Rekomendasi Saham dan Pergerakan IHSG Hari Ini, Kamis 21 Mei 2026
IHSG diperkirakan bergerak variatif dengan kecenderungan lemah setelah penutupan Rabu yang menunjukkan koreksi harian, sementara beberapa analis melihat peluang buy on weakness pada saham-saham tertentu.

Banyak laporan menyebut kisaran support-resistance harian yang relatif lebar karena sentimen suku bunga dan tekanan eksternal; level-level teknikal yang disebutkan berada di kisaran support 6.110–6.270 dan resistance 6.388–6.635. 

Sentimen sektor barang baku dan energi disebut ikut memberi tekanan pada indeks dalam beberapa hari terakhir.

Pergerakan IHSG — detail teknikal

Penutupan terakhir Rabu tercatat melemah sekitar 0,8% dan IHSG bergerak dalam rentang intraday antara sekitar 6.215 sampai 6.318 pada sesi sebelumnya, menunjukkan tekanan jual yang belum hilang sepenuhnya.

Proyeksi teknikal beberapa rumah riset menempatkan support utama di sekitar 6.110–6.184 dan resistance di kisaran 6.388–6.525; trader disarankan berhati-hati pada level-level tersebut untuk manajemen risiko.

Faktor penggerak pasar: data eksternal, pergerakan suku bunga Bank Indonesia dan pelemahan rupiah disebut sebagai katalis negatif yang perlu dicermati hari ini.

Rekomendasi saham pilihan (ringkasan dari analis)

Rekomendasi Saham dan Pergerakan IHSG Hari Ini, Kamis 21 Mei 2026
(Foto Saham BMRI dari Google Finansial)
Berikut saham yang direkomendasikan beberapa analis untuk dicermati pada perdagangan Kamis (kategori dan target harga berasal dari riset rumah sekuritas):

AADI (Adaro Andalan Indonesia) — opsi buy on weakness karena valuasi komoditas dan potensi rebound jangka pendek.

AMRT (Sumber Alfaria Trijaya) — trading buy di kisaran yang direkomendasikan analis; sektor ritel dinilai defensif saat volatilitas.

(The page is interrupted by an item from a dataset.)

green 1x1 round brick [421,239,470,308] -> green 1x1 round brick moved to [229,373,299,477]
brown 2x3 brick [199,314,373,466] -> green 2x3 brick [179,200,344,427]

HRTA (Hartadinata Abadi) — rekomendasi buy untuk investor yang mencari eksposur pada retail/emas dengan target jangka pendek-menengah.

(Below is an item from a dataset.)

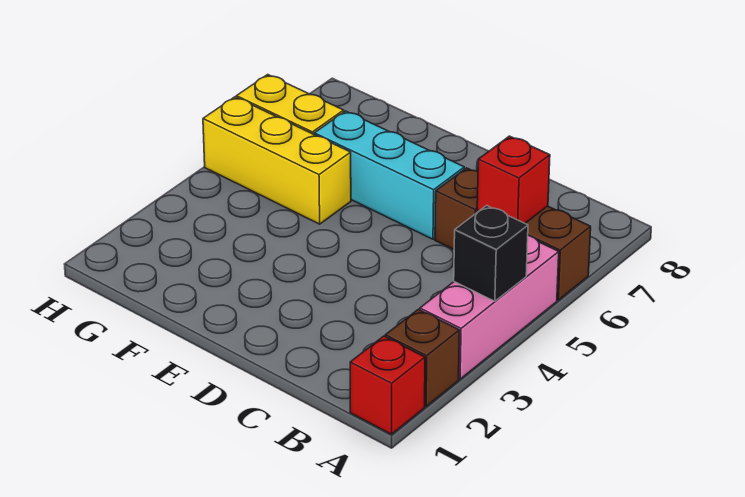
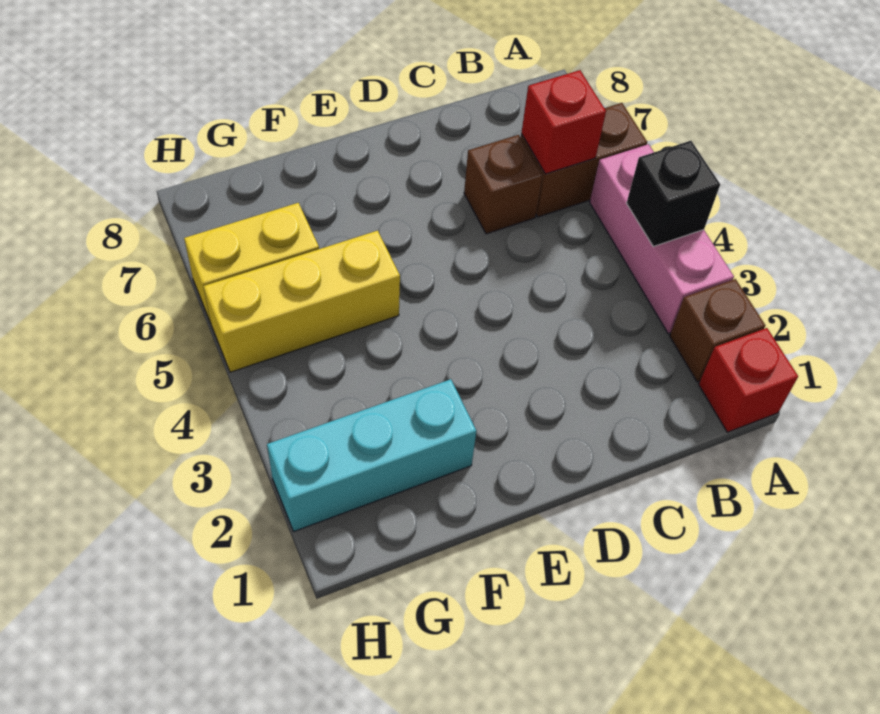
cyan 1x3 brick [314,111,464,239] -> cyan 1x3 brick moved to [267,379,476,531]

MBMA (Merdeka Battery Materials) — dipilih untuk potensi pertumbuhan di sektor bahan baku baterai; cocok untuk trader yang menerima volatilitas lebih tinggi.

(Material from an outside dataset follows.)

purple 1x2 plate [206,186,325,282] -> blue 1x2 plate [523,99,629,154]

BMRI (Bank Mandiri) — disebut dalam rangkuman riset sebagai pilihan sektor perbankan yang likuid dan berpotensi rebound jika sentimen membaik.

Catatan: rekomendasi di atas berasal dari berbagai rumah riset dan beragam dalam horizon (trading vs investasi); penempatan ukuran posisi dan stop-loss sangat disarankan.

Strategi trading dan manajemen risiko

Buy on weakness untuk saham-saham dengan fundamental kuat atau likuiditas tinggi; siapkan stop-loss 3–7% sesuai toleransi risiko.

Untuk trading harian, perhatikan level support-resistance intraday yang disebut analis (sekitar 6.110–6.525) dan volume perdagangan untuk konfirmasi breakout atau breakdown.

Diversifikasi antar sektor (ritel, perbankan, energi/komoditas, baterai) dapat membantu mengurangi risiko spesifik sektor ketika sentimen global bergejolak.